» **WHAT YOU ARE ASKED TO DO**: Where a line of the data holds the word "informations", copy that line.
DATASET START
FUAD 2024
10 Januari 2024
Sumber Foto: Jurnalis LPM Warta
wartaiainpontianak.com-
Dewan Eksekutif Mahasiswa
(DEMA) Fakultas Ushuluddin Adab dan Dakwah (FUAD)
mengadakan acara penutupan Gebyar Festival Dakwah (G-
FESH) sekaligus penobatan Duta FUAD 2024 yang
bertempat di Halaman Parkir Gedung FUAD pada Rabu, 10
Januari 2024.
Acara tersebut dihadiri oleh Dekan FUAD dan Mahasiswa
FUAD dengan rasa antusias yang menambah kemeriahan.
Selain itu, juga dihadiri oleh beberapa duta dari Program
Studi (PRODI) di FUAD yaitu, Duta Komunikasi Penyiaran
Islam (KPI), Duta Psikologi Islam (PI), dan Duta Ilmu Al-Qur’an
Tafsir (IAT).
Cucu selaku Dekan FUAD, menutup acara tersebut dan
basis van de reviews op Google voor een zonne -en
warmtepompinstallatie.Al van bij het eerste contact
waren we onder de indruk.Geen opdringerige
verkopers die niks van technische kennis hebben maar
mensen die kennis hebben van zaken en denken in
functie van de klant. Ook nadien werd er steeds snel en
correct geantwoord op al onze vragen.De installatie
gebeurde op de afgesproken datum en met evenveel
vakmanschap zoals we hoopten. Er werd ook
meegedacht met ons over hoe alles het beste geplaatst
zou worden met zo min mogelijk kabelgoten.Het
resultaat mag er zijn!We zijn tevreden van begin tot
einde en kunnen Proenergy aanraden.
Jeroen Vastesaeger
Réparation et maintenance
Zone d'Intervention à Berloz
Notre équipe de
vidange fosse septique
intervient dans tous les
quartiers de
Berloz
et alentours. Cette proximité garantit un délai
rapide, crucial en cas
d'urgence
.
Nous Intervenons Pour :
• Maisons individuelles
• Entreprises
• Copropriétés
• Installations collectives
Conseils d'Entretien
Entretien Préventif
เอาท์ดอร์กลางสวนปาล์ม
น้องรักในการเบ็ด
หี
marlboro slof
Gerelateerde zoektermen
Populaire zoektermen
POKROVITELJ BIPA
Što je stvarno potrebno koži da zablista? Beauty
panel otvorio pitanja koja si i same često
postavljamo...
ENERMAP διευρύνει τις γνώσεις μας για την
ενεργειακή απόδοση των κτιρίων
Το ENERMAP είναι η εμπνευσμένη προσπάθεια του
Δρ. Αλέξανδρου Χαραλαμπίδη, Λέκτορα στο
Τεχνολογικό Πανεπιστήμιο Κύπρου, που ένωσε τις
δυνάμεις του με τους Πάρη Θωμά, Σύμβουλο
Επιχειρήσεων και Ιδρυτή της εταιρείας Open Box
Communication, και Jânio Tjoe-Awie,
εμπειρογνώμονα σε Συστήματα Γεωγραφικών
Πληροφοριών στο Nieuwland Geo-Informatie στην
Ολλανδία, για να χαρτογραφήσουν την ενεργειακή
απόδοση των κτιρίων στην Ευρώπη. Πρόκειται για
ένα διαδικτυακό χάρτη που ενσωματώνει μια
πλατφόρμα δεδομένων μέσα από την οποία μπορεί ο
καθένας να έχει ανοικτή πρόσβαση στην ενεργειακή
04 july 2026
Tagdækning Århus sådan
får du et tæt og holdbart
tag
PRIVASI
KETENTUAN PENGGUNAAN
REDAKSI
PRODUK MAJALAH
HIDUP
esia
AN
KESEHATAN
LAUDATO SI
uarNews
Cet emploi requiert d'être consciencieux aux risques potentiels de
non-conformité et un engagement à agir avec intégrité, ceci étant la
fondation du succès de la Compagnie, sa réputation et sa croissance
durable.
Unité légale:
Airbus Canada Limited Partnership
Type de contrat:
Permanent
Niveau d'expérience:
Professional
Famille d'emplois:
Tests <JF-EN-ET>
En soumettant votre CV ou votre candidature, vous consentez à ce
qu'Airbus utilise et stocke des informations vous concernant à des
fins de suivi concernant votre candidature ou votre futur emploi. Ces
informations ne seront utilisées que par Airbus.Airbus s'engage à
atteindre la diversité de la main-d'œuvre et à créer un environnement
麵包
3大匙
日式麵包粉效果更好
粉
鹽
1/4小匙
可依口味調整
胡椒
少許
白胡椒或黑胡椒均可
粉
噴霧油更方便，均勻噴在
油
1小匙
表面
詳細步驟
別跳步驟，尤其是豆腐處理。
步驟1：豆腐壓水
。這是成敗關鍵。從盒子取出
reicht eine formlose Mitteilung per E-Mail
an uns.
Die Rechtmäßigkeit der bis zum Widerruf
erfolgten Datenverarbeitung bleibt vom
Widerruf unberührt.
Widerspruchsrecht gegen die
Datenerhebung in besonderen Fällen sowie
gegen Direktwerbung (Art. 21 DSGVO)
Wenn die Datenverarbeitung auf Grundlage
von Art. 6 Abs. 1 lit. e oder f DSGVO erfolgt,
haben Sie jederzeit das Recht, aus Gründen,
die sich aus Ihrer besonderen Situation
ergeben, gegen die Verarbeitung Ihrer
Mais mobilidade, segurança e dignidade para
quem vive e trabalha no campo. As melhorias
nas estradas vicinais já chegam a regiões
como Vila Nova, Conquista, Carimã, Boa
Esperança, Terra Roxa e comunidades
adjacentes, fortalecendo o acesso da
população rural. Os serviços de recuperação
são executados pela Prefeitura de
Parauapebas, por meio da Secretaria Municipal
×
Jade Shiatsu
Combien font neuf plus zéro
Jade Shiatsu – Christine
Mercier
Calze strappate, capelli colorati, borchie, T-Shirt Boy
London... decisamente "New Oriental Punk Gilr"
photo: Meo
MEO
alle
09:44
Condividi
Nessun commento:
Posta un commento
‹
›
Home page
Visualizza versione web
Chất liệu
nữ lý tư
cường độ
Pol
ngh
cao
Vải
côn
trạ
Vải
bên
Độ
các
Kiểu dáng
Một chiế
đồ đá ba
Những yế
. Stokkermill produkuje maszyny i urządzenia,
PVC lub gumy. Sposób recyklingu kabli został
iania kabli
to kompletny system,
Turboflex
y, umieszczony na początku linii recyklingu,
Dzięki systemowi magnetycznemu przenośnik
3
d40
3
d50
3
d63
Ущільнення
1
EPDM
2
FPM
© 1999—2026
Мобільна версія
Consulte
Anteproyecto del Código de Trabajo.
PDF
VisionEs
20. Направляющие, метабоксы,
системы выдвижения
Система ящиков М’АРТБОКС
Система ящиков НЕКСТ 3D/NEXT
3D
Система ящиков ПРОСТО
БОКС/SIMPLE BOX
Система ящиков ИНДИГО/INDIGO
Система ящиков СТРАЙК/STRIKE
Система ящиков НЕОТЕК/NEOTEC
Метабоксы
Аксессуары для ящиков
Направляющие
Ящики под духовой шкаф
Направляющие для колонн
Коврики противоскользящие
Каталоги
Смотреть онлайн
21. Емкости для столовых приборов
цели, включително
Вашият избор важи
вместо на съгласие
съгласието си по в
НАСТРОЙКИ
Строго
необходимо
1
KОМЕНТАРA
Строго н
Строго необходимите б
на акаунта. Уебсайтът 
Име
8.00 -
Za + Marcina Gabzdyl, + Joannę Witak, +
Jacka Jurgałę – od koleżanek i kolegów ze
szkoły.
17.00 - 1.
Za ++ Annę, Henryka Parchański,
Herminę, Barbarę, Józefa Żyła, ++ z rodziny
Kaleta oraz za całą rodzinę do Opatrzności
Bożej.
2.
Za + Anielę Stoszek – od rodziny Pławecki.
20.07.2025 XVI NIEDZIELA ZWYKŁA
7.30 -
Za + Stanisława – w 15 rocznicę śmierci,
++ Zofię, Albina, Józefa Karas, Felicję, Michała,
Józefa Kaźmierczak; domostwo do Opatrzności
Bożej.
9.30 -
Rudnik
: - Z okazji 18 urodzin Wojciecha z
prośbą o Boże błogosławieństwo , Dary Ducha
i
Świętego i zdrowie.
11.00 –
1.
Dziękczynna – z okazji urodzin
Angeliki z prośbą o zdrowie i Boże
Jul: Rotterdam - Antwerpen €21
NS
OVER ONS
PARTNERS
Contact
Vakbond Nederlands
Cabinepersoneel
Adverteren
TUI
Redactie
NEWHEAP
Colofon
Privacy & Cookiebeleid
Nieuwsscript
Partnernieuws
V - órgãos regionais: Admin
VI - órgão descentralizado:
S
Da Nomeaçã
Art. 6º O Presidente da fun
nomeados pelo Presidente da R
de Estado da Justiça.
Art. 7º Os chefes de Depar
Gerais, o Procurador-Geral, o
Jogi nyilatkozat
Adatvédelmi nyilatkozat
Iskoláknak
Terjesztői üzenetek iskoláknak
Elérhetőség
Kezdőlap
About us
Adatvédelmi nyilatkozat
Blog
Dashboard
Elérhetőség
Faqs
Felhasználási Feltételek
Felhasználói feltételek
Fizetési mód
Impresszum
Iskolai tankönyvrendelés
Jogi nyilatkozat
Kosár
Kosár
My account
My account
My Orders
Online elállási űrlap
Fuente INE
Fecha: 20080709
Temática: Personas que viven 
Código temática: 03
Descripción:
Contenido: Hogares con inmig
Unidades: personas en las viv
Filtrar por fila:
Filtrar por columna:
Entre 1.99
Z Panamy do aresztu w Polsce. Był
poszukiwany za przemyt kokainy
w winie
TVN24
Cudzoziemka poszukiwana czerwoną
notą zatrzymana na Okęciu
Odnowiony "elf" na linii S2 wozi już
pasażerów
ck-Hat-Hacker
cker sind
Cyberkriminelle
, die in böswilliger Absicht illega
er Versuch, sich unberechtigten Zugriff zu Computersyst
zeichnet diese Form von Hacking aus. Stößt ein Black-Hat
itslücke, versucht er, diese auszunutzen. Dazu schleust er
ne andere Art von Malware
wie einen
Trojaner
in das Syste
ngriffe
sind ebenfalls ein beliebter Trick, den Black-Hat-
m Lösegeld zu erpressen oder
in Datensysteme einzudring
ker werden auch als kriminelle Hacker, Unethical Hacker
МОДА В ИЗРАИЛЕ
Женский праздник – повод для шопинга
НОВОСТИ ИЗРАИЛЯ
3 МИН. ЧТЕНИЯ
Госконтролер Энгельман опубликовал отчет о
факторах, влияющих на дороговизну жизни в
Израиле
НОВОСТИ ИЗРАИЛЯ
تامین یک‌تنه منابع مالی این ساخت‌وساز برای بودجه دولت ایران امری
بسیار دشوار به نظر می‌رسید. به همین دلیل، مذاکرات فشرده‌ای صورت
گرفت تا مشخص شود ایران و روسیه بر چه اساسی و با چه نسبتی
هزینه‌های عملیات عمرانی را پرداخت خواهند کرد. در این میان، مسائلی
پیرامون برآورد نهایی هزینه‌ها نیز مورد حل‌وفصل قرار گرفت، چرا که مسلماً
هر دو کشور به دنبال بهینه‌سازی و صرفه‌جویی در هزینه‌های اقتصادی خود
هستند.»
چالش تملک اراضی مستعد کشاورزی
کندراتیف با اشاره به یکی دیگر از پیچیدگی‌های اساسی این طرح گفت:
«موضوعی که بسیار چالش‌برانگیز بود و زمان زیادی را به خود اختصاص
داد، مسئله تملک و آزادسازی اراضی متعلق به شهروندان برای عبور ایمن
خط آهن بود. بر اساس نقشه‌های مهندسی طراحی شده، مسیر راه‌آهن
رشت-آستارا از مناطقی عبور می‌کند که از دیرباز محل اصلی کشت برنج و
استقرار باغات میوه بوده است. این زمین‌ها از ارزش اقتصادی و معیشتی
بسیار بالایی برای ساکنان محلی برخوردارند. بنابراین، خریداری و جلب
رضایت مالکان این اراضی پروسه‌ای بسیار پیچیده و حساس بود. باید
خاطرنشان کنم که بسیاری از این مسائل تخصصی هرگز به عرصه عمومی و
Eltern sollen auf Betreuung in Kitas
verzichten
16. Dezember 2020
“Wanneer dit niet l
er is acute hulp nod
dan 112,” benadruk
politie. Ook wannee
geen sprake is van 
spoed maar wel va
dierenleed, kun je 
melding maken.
DATASET END
» **RESPONSE BELOW**:
qu'Airbus utilise et stocke des informations vous concernant à des
informations ne seront utilisées que par Airbus.Airbus s'engage à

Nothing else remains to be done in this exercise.